Counties where abstinence-only sex ed is common lead in teen birth rates.
It's kind of like that (public) high school in the Midessa region of West Texas, the one that had an abstinence only sex-ed policy and a chlamydia outbreak. Or Mike Pence shutting down Planned Parenthood clinics in rural Indiana which led to an HIV outbreak (and Pence having to sign a needle exchange bill to limit the spread of HIV).
Wow. If you treat teenagers like the young adults that they are, and not talk down to them like children but rather give them solid information, they rise to the challenge of taking personal responsibility for their lives.
People rise to the level of expectations placed on them. The concept of adolescence is a relatively new invention. For most of human history there has been childhood, adulthood, and old age.
Didn't freakonomics write about the reverse relationship? Contraceptives helped reduce unwanted pregnancies... unwanted pregnancies turn in to unwanted babies/children that eventually have a higher probability of turning into criminals.
The lead hypothesis is really interesting and certainly plausible, but I don't think it's been proven. I would like something more substantial than "the graphs look similar".
The paper based the freakenomics study was based on only looked at US data but crime was dropping in the 90's globally. A global drop in crime would be hard to explain based on US policy changes with regards to abortion while lead was removed globally at different times.
The abortion hypothesis was also correlation study (i.e. These graphs look similar) but didn't control for leaded gasoline. Also later studies failed to find more direct links such as higher rates of abortion in high crime areas that would explain the magnitude of the drop.
A later study by the author of the paper suggesting lead as the driver of violent crime did a follow up study that incorporated lead, abortion and other variables found that lead was the dominant contributor and abortion a secondary contributor.
I haven't seen this one mentioned yet, but the trend may also be due in part to choices the women are making about whether or not they want children. Most of the comments assumed that all of these pregnancies were "accidents" to begin with, but if you're a teenage girl, living in poverty, what kind of role models do you see, and how might you envision your own future and goals? Just like teenagers in some places can/could only have a life of their own by getting married, it is and was very common for other teenagers in some cultures to see having a baby as the only way out of their current situation, as a way to have a better life, as a necessary step for building a life with and getting support from a romantic partner, as a way to have more importance or influence in their community, and add meaning to their own lives.
Anecdotally, I knew a few women in high school who got pregnant, and it seemed to add a great deal of excitement and hope for their future, rather than the other way around. If you have nothing going for you, having a kid can seem like a good plan.
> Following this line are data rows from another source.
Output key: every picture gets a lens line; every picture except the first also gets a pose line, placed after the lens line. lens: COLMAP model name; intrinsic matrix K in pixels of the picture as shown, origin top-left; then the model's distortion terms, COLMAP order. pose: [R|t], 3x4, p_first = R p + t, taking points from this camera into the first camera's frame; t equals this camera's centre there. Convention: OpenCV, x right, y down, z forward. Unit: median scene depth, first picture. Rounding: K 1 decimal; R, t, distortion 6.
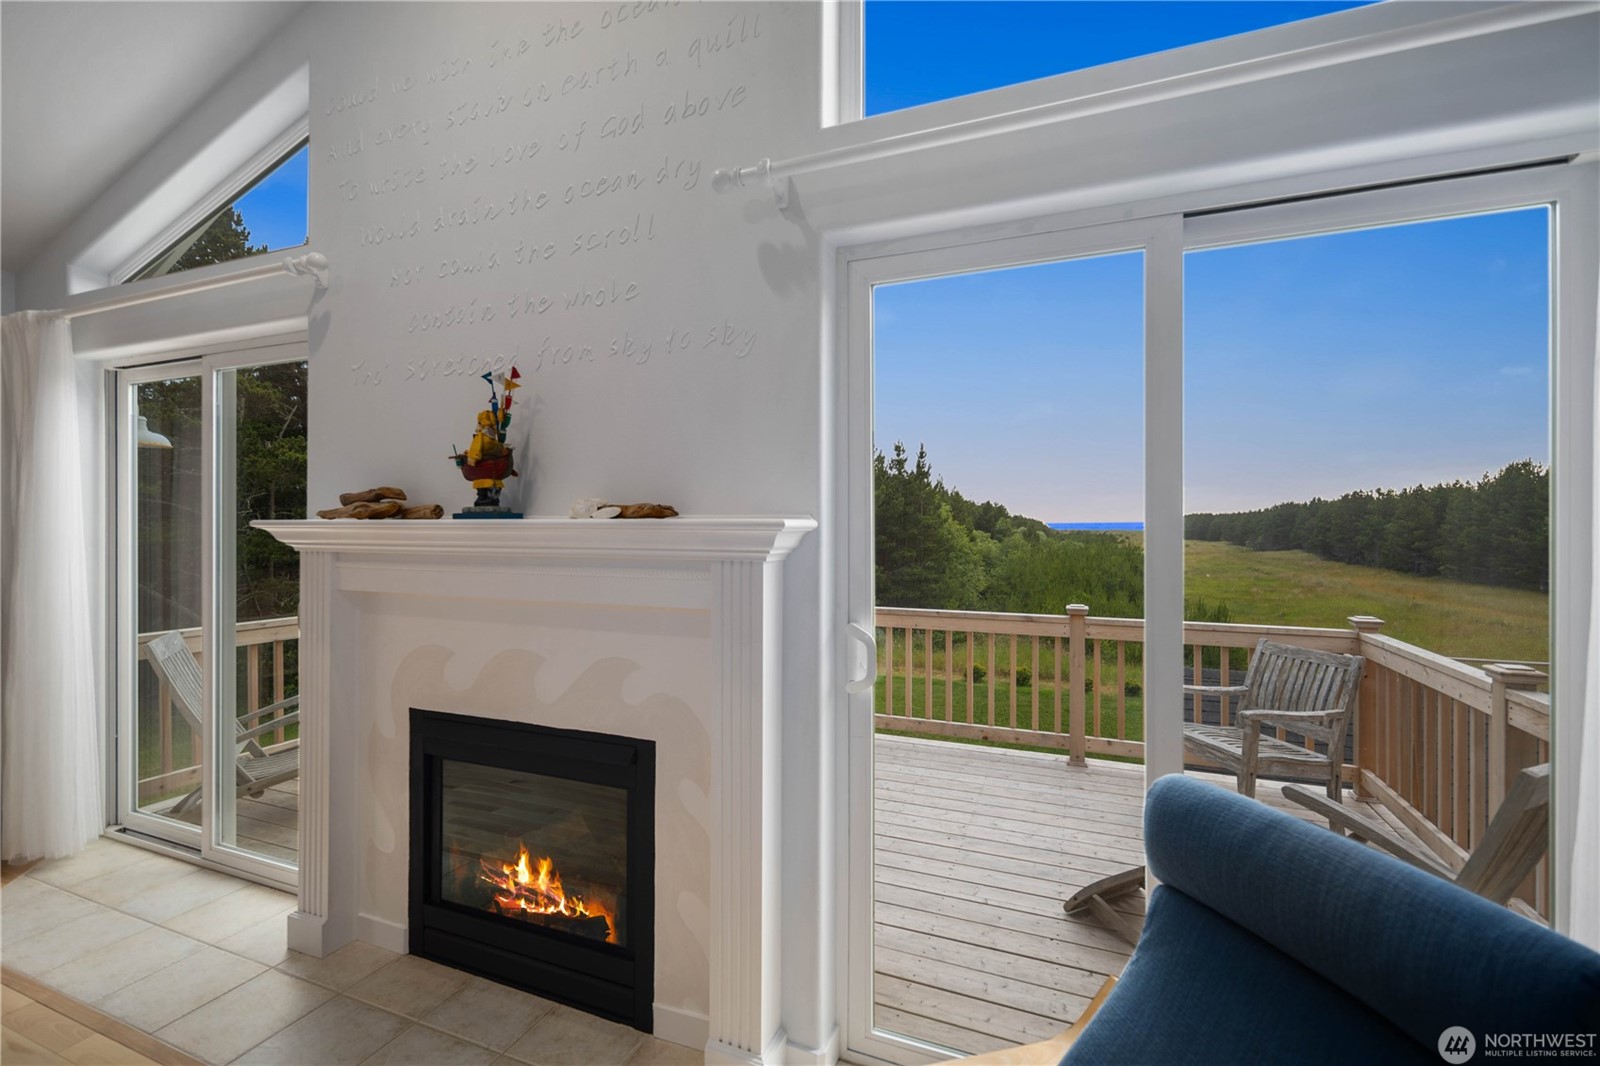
lens RADIAL K [[713.2, 0, 814.2], [0, 713.2, 531.2], [0, 0, 1]] dist [-0.017406, 0.001175]
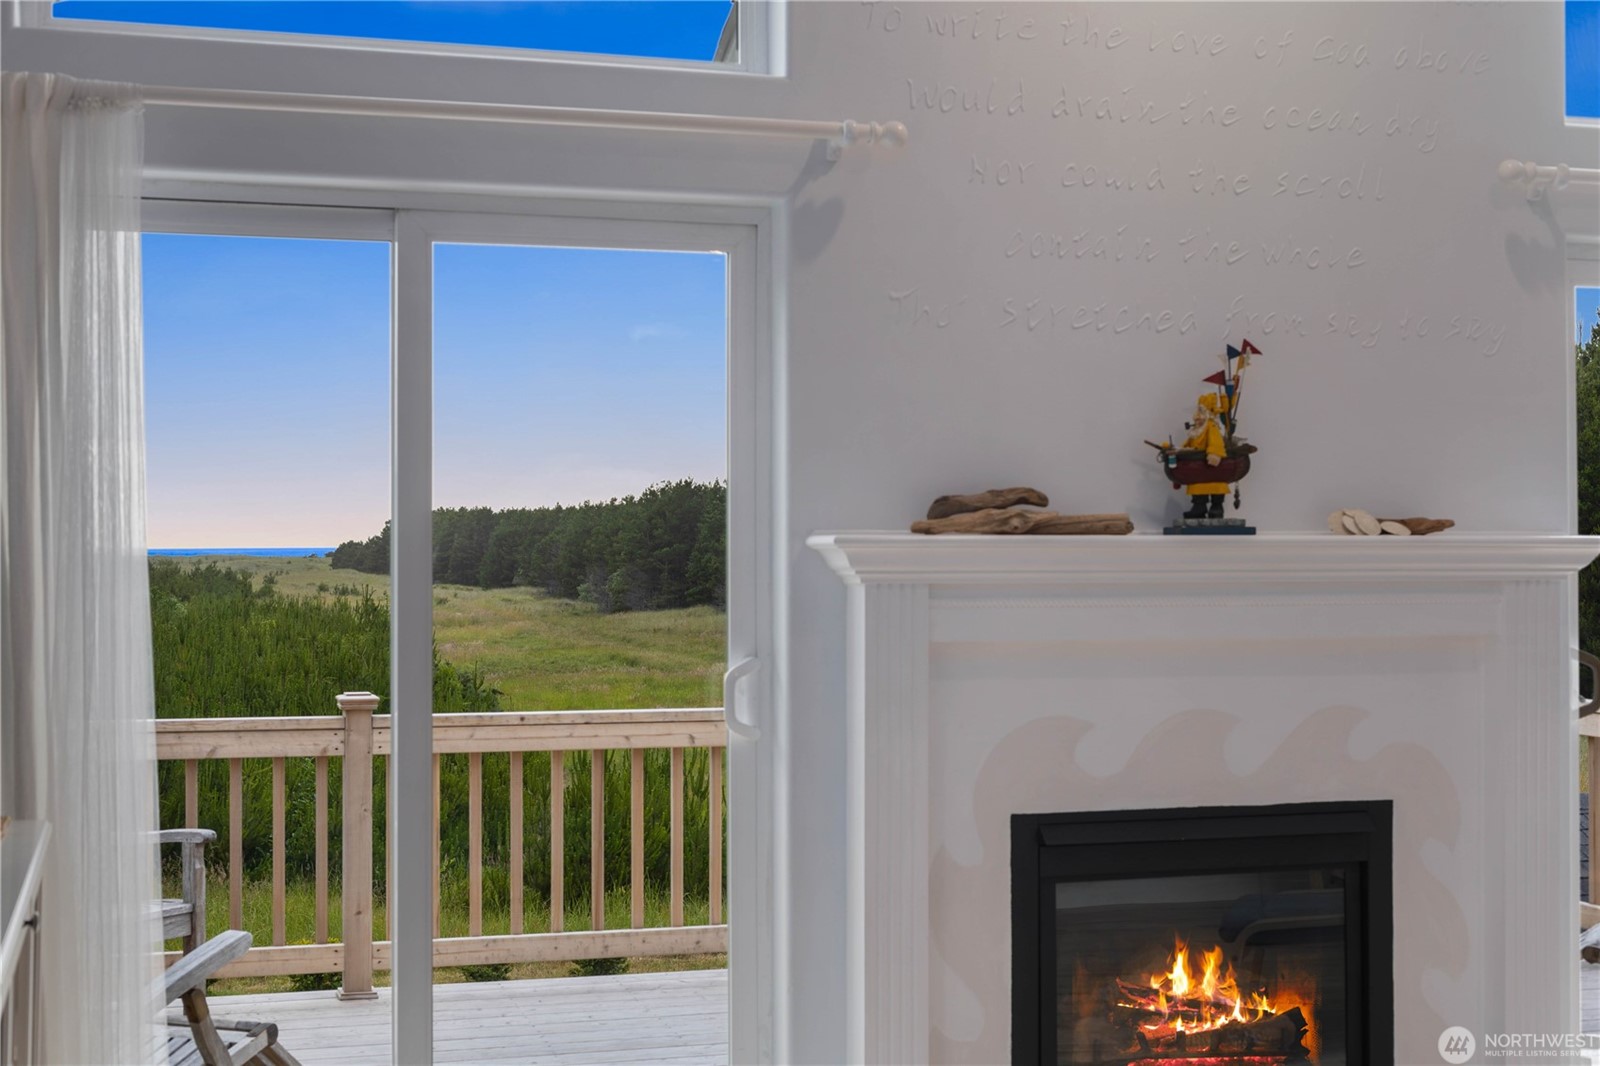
lens RADIAL K [[2306.4, 0, 799.5], [0, 2306.4, 571.7], [0, 0, 1]] dist [-0.034301, 0.000000]
pose [[0.785297, -0.009360, 0.619049, -1.921003], [0.006864, 0.999956, 0.006412, 0.002862], [-0.619081, -0.000787, 0.785326, -0.553134]]
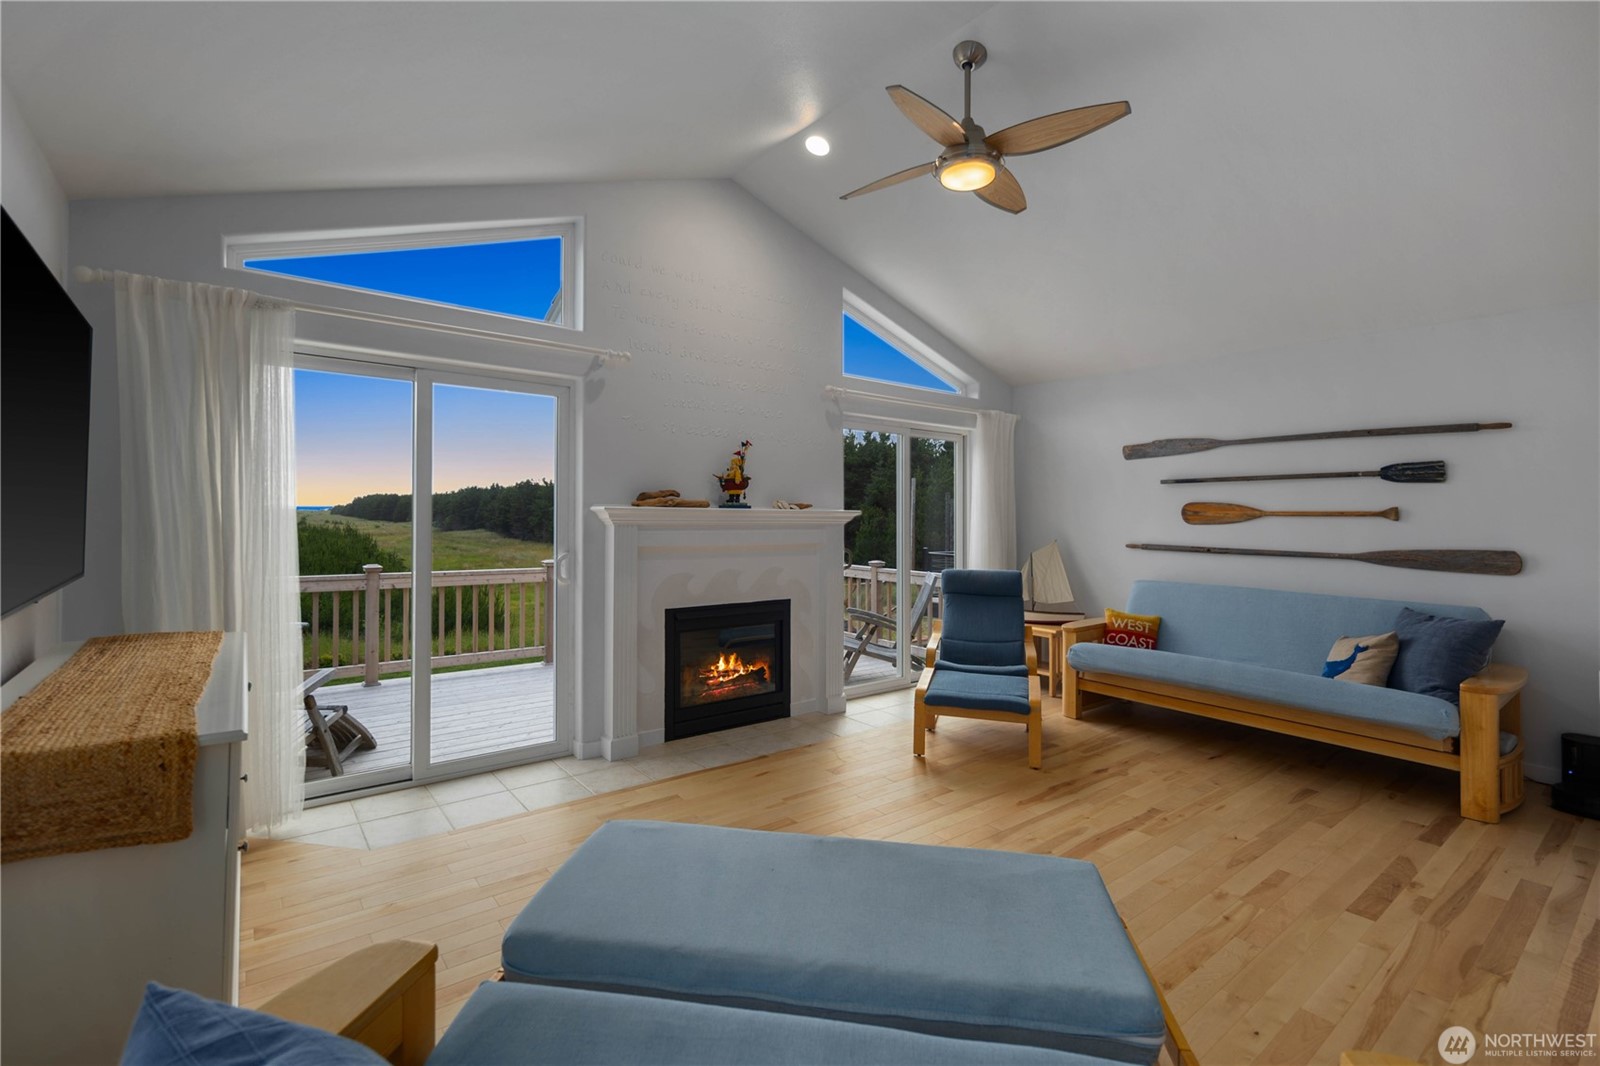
lens RADIAL K [[713.2, 0, 812.6], [0, 713.2, 523.6], [0, 0, 1]] dist [-0.017406, 0.001175]
pose [[0.484111, -0.009124, 0.874959, -1.855921], [-0.005150, 0.999899, 0.013276, -0.000046], [-0.874991, -0.010933, 0.484015, -0.221489]]
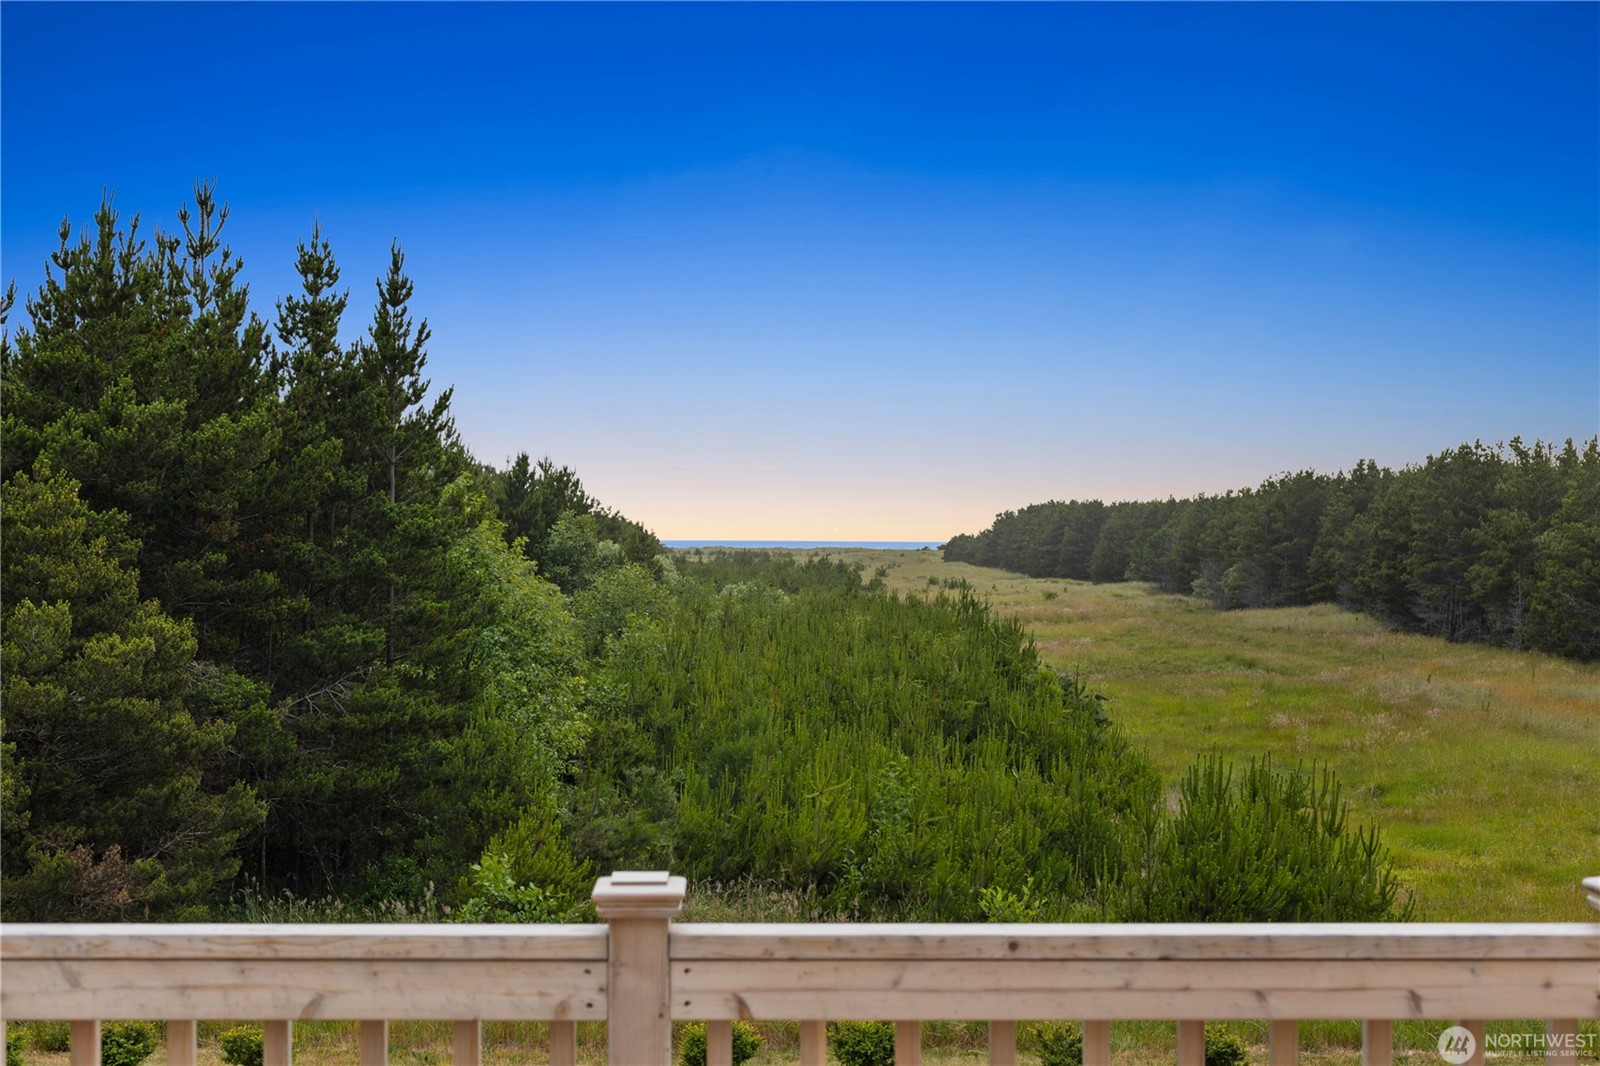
lens RADIAL K [[2306.4, 0, 842.7], [0, 2306.4, 493.6], [0, 0, 1]] dist [-0.034301, 0.000000]
pose [[0.912730, 0.008735, 0.408469, -0.879963], [0.001967, 0.999666, -0.025774, -0.010467], [-0.408558, 0.024328, 0.912408, 1.010231]]
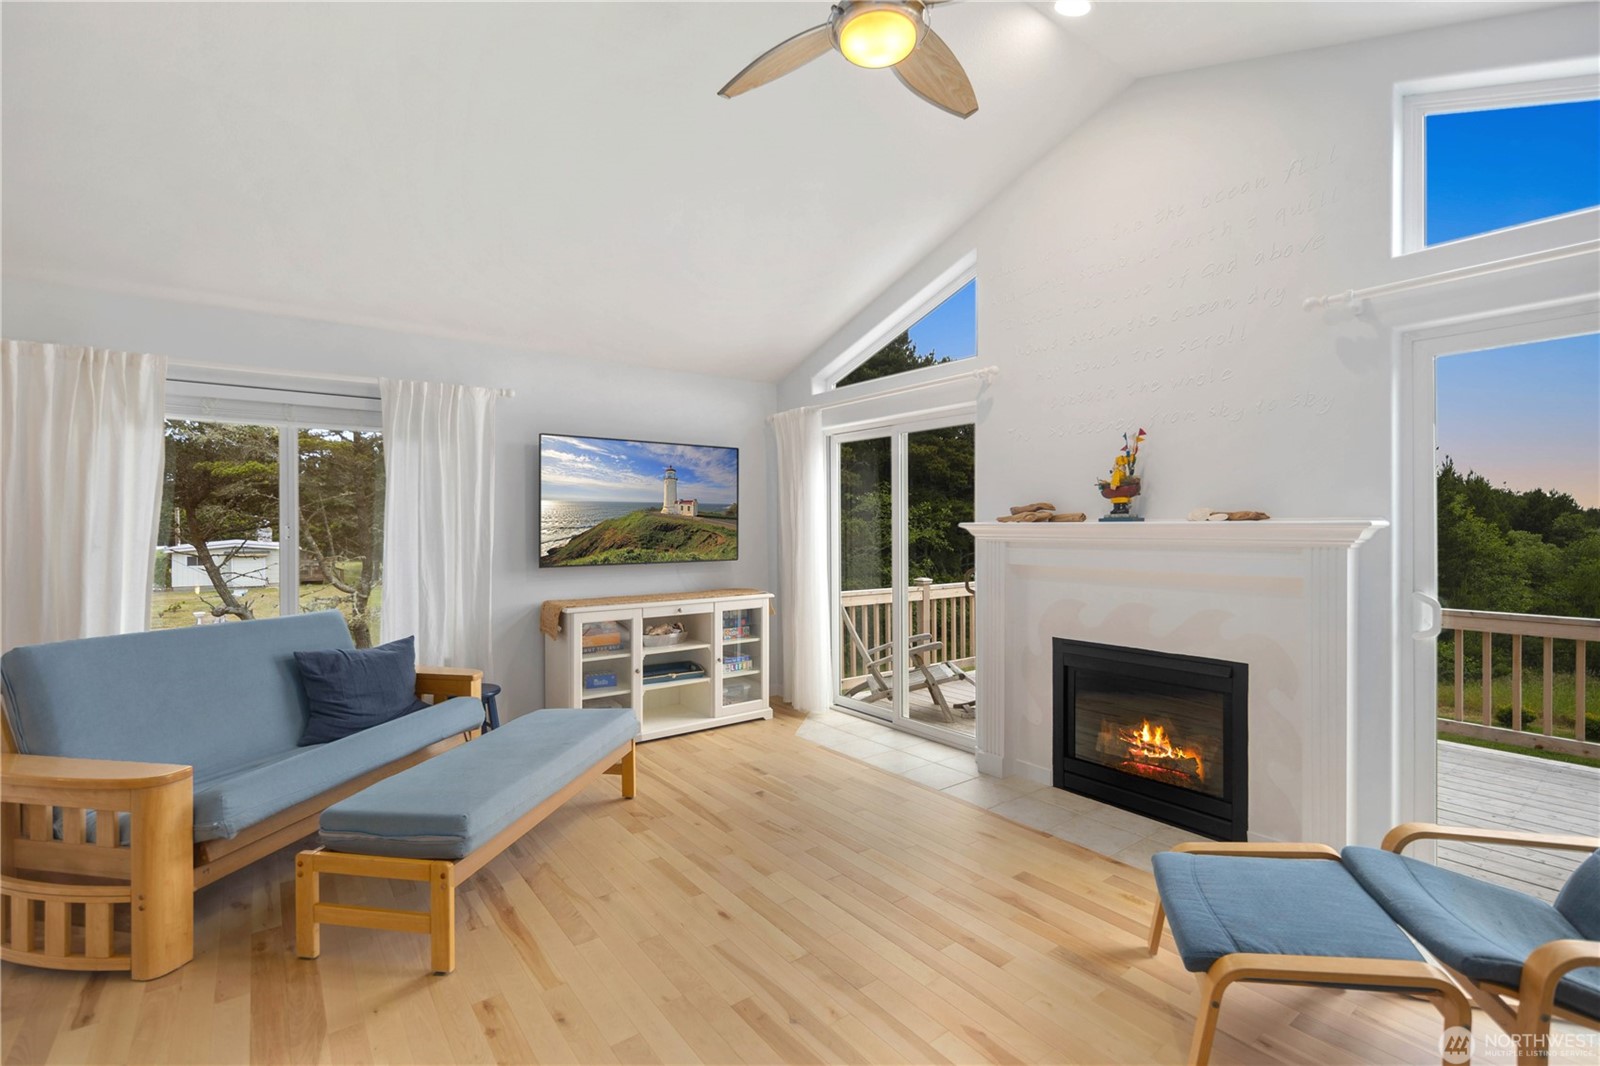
lens RADIAL K [[713.2, 0, 783.5], [0, 713.2, 529.8], [0, 0, 1]] dist [-0.017406, 0.001175]
pose [[0.834625, -0.000957, -0.550818, -0.169870], [-0.000344, 0.999997, -0.002259, 0.004679], [0.550819, 0.002074, 0.834622, -0.652174]]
If you start giving people other options, other things to work for, and exposing them to other cultures, they might find better alternatives. Heck, this whole thing might still be caused by the Internet! But not for the reasons some other people said...
What about the fact that anal sex is now less-taboo than it used to be? Most of my straight friends are having it these days. I can only imagine what teens are doing with their backdoors these days.
Anal sex has got to be the best form of contraception, although it definitely isn't "safe".
I guess the phenomenon of netflix and chill. Is more like "netflix and safe-chill". Either that or people are taking it too literally and actually chilling.
That's interesting, but lets just take a long look at the FIRST cause, which has come at the cost of endless political fights and only exists through that constant fighting. There are still a LOT of people who think that access to birth control is the problem.